= Beginning of Section =

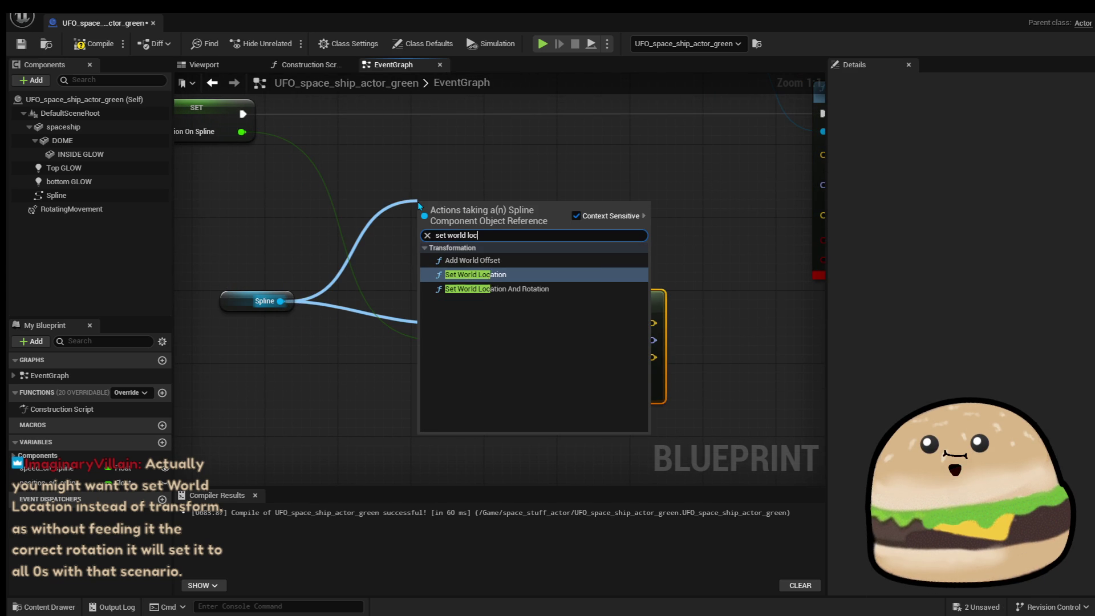
key(Down)
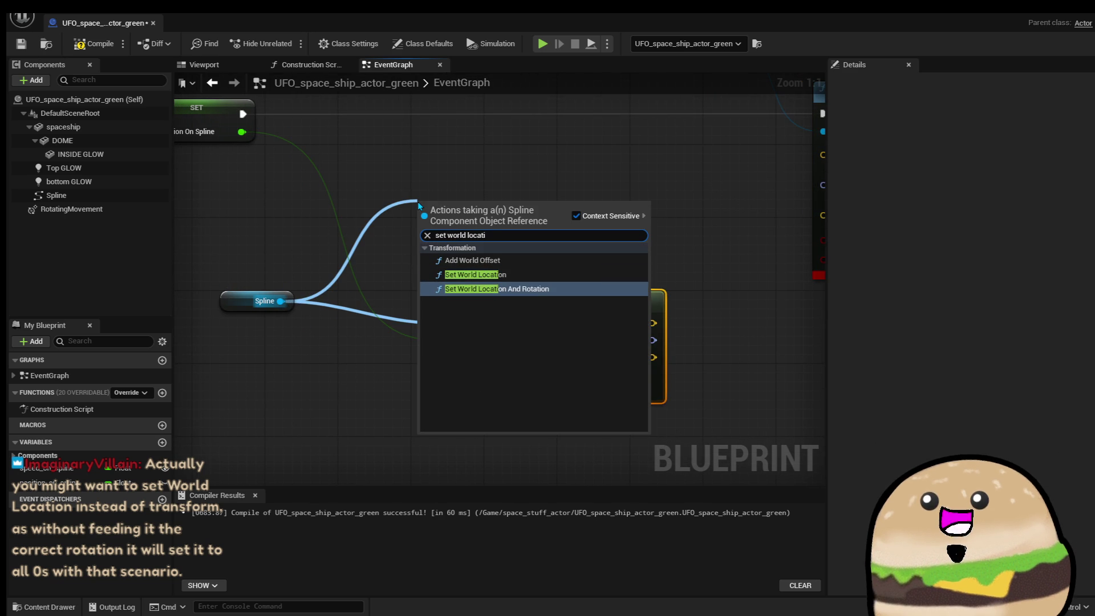
key(Up)
key(Return)
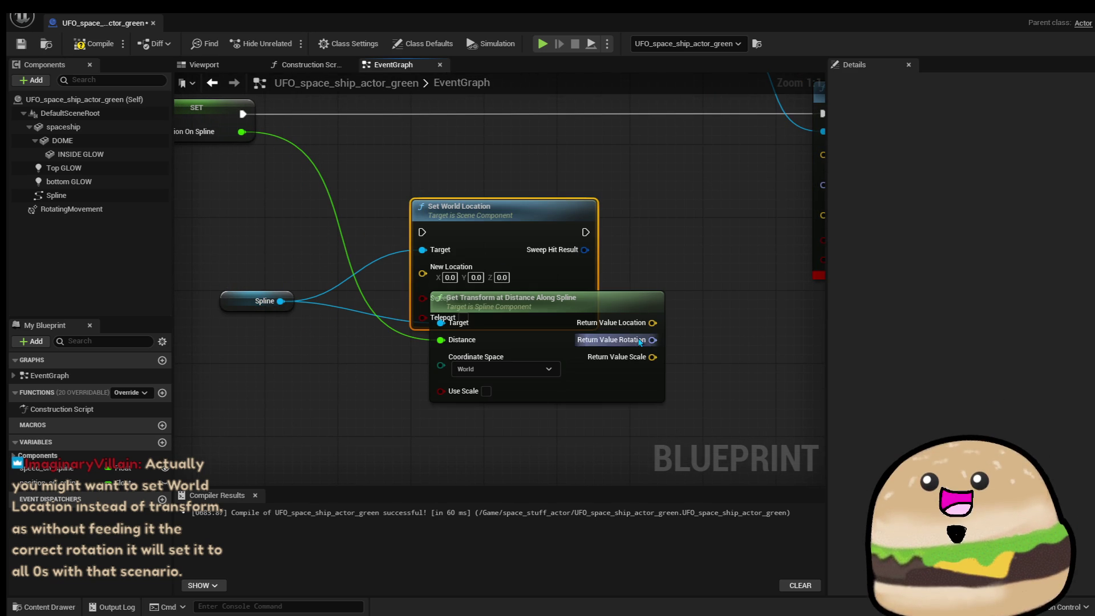
drag(554, 344, 554, 353)
key(Delete)
Pan and zoom the EventGraph to recentre on the new Set World Location node.
drag(709, 242, 680, 255)
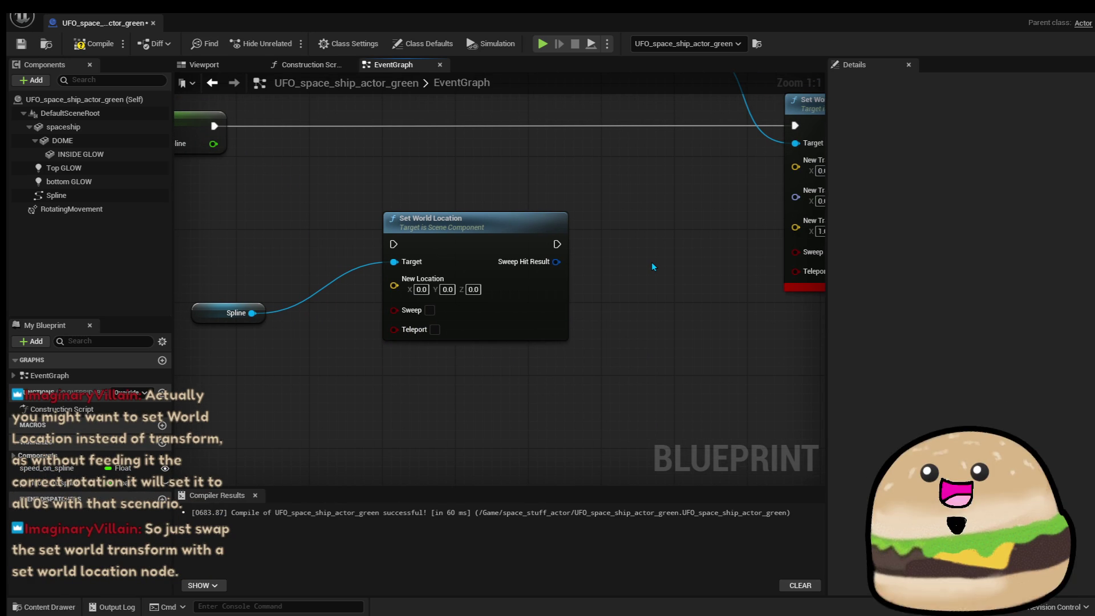
mouse_move(467, 239)
mouse_down()
mouse_move(511, 228)
mouse_move(537, 301)
mouse_move(468, 203)
mouse_move(313, 183)
mouse_move(424, 197)
mouse_up()
click(501, 146)
right_click(501, 147)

= End of Section =

§ **PROBLEM TO SOLVE**:
Print each entry shown above with exact wording and no pictures.

§ **SOLUTION TO THE EXERCISE**:
key(Down)
key(Up)
key(Return)
drag(554, 344, 554, 353)
key(Delete)
Pan and zoom the EventGraph to recentre on the new Set World Location node.
drag(709, 242, 680, 255)
mouse_move(467, 239)
mouse_down()
mouse_move(511, 228)
mouse_move(537, 301)
mouse_move(468, 203)
mouse_move(313, 183)
mouse_move(424, 197)
mouse_up()
click(501, 146)
right_click(501, 147)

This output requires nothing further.